▶ [ABOUT THIS TASK]
Reproduce the data below word for word, omitting the pictures.

▶ [RECORDS TO PROCESS]
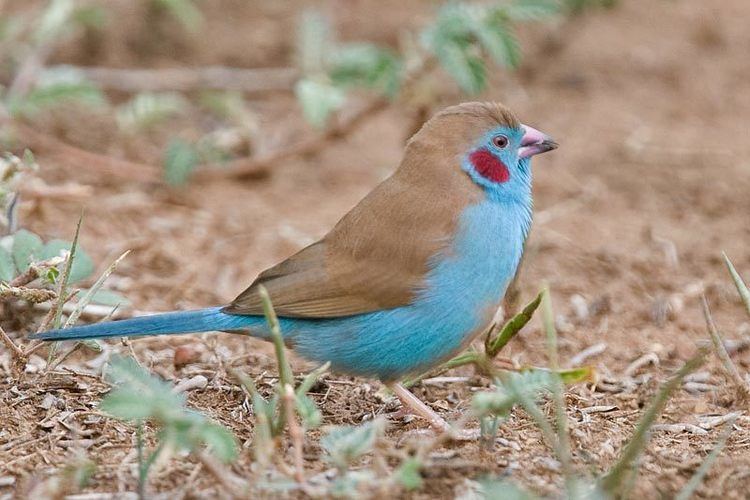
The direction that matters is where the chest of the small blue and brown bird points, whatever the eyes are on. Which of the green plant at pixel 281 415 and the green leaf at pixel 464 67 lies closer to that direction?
the green leaf

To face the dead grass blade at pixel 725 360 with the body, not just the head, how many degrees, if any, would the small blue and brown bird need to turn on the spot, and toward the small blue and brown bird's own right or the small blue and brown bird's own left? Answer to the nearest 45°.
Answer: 0° — it already faces it

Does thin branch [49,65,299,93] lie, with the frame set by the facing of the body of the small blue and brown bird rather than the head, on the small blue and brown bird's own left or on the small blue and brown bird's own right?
on the small blue and brown bird's own left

▶ [RESULT OF THE TASK]
The direction that matters is where the chest of the small blue and brown bird points, whatever the eyes are on. Which of the green plant at pixel 281 415 and the green leaf at pixel 464 67 lies closer to that direction?
the green leaf

To face the dead grass blade at pixel 725 360 with the body, not just the head, how many degrees, if any, would the small blue and brown bird need to turn on the spot, and toward the small blue and brown bird's own right or the small blue and brown bird's own left? Answer to the nearest 45°.
Answer: 0° — it already faces it

Does thin branch [49,65,299,93] lie, with the frame set by the facing of the body of the small blue and brown bird rather than the head, on the small blue and brown bird's own left or on the small blue and brown bird's own right?
on the small blue and brown bird's own left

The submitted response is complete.